A continuación, Esquivel Obregón analiza la ilegitimidad de la personería de Juárez, su carencia de facultades para suscribir el tratado. Pero no para satisfacer los tecnicismos propios de la profesión que el propio Esquivel Obregón ejercía (o ejerció un tiempo de su vida), sino para estudiar los efectos colaterales de carácter geopolítico del tratado. Juárez expuso al país a un problema funesto, sentando un precedente peligroso, consistente en que el “gobierno legítimo” sería en adelante el reconocido por los Estados Unidos, concluyendo Esquivel Obregón: “Según el carácter que ellos dieran a nuestros gobiernos, así eran las facultades que les concedían, sin que dependan para nada de nuestras leyes. Estas doctrinas de ese país son de mucho cuidado.”
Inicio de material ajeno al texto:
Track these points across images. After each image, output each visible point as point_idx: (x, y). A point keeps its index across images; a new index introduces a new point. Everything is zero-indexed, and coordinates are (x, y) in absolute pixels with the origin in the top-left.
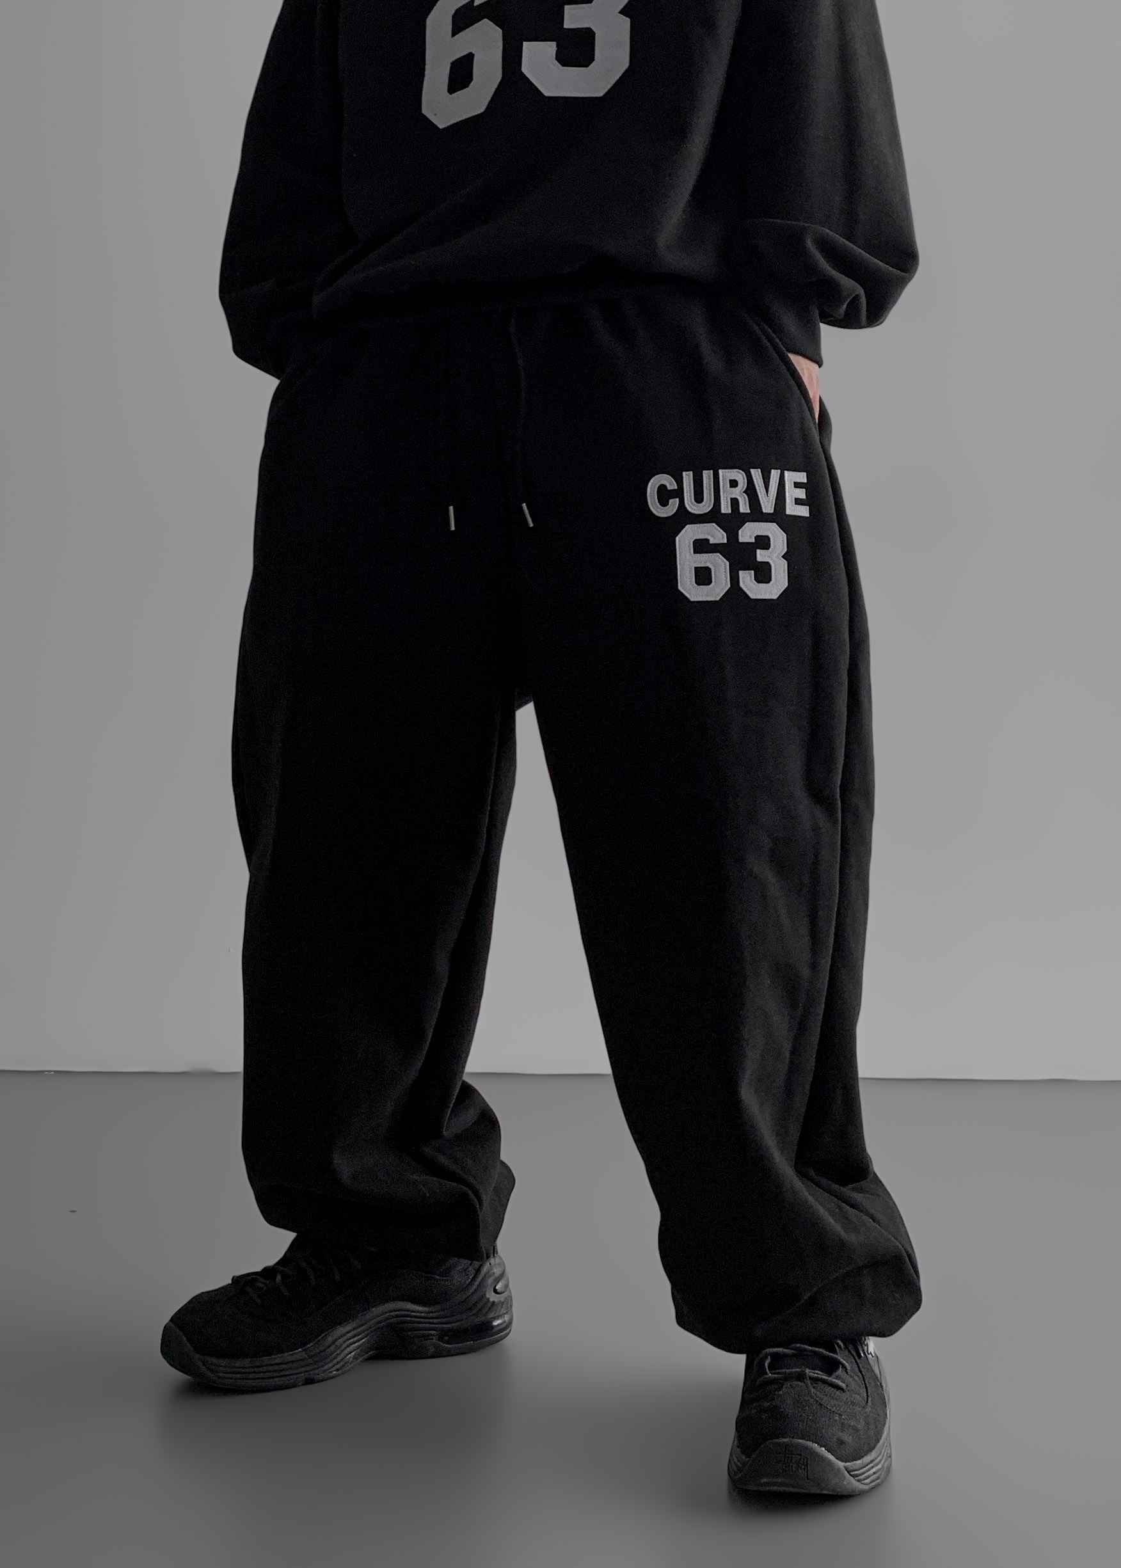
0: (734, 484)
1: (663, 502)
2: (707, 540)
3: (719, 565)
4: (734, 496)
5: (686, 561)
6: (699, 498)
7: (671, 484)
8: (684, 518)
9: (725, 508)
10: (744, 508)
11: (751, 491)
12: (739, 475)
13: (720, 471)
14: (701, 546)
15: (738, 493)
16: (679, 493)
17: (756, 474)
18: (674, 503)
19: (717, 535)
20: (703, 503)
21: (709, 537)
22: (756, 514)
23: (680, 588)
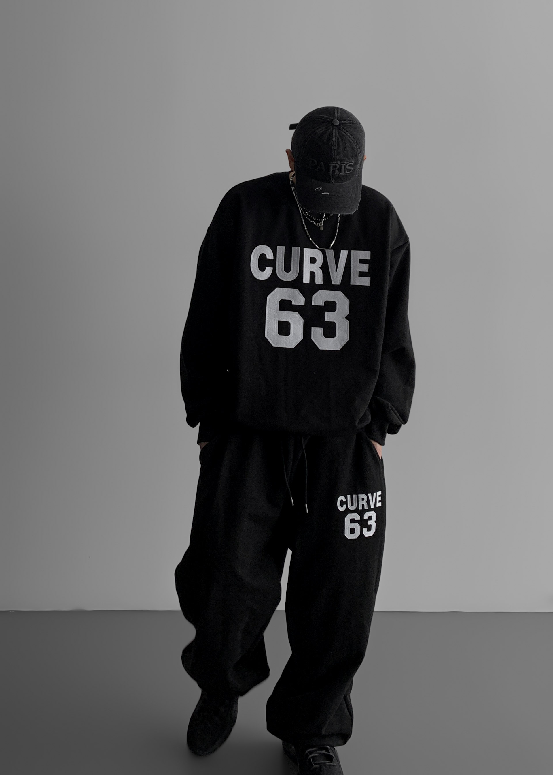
0: (363, 499)
1: (342, 506)
2: (354, 519)
3: (357, 527)
4: (363, 503)
5: (348, 525)
6: (352, 504)
7: (344, 500)
8: (348, 511)
9: (360, 508)
10: (366, 508)
11: (368, 502)
12: (364, 496)
13: (359, 495)
14: (352, 521)
15: (364, 502)
16: (346, 503)
17: (370, 495)
18: (345, 506)
19: (357, 517)
20: (353, 506)
21: (355, 518)
22: (370, 509)
23: (345, 535)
Finalmente, Esquivel Obregón añade un comentario respecto a por qué no se ratificó el tratado, comentario que podría ser de especial interés para don Antonio M. Prida por su profesión, y que constituye un brillante análisis de los efectos colaterales de carácter económico de un tratado internacional (y que bien pudiera resultar relevante este mismo año): “Puesto a discusión el dictamen en el senado, se objetó por una parte que Juárez no tenía un poder indiscutible sobre toda la nación para obligarla, y por otra que el pago de cuatro millones era excesivo, y este último argumento hizo temer fundadamente que no se aprobara el tratado. Lo más grave fue que se hizo notar que éste cambiaría totalmente el sistema rentístico de los Estados Unidos, de proteccionista, a cuya sombra se formaba la grande industria del país, en libre cambista, que acabaría con ella; pues al aprobarse la libre introducción de determinadas mercancías de México, aunque esto fuera teórico, porque México no las producía, Inglaterra, Francia y los demás países de Europa, con los que se habían celebrado tratados de comercio con la cláusula de la nación más favorecida, la invocarían para la libre introducción de sus productos en los Estados Unidos. [Punto y aparte] Por lo que hacía a México, este argumento habría tenido grande importancia, porque también nosotros teníamos en nuestros tratados aquella cláusula y los otros países podían pedir la libertad de introducción de sus mercancías, y la de pasar de un océano a otro por rutas para ellos posibles o ventajosas, y quizá hasta la elección por sus legislaturas de los artículos que deberían quedar libres de derechos de importación. México se quedaría así sin facultades legislativas de ninguna especie en materia de comercio exterior, que era la fuente principal de nuestros ingresos, o bien esas mercancías entraban por los Estados Unidos, disfrazadas de industrias de ese país, acabando con el comercio de nuestros puertos del Golfo.” (t. II, p. 470).

Antonio Prida

Agradezco profundamente, estimado Rodrigo, el análisis de don Toribio Esquivel Obregón (sus “Apuntes para la Historia del Derecho en México”) que nos comparte y que ciertamente nos ilustra. Le sugiero leer el artículo del historiador José Manuel Villalpando que hoy se publica en mi columna y que explica la razón por la que el Congreso americano no aprobó el polémico Tratado, la cual coincide con la postura que usted amablemente nos presenta.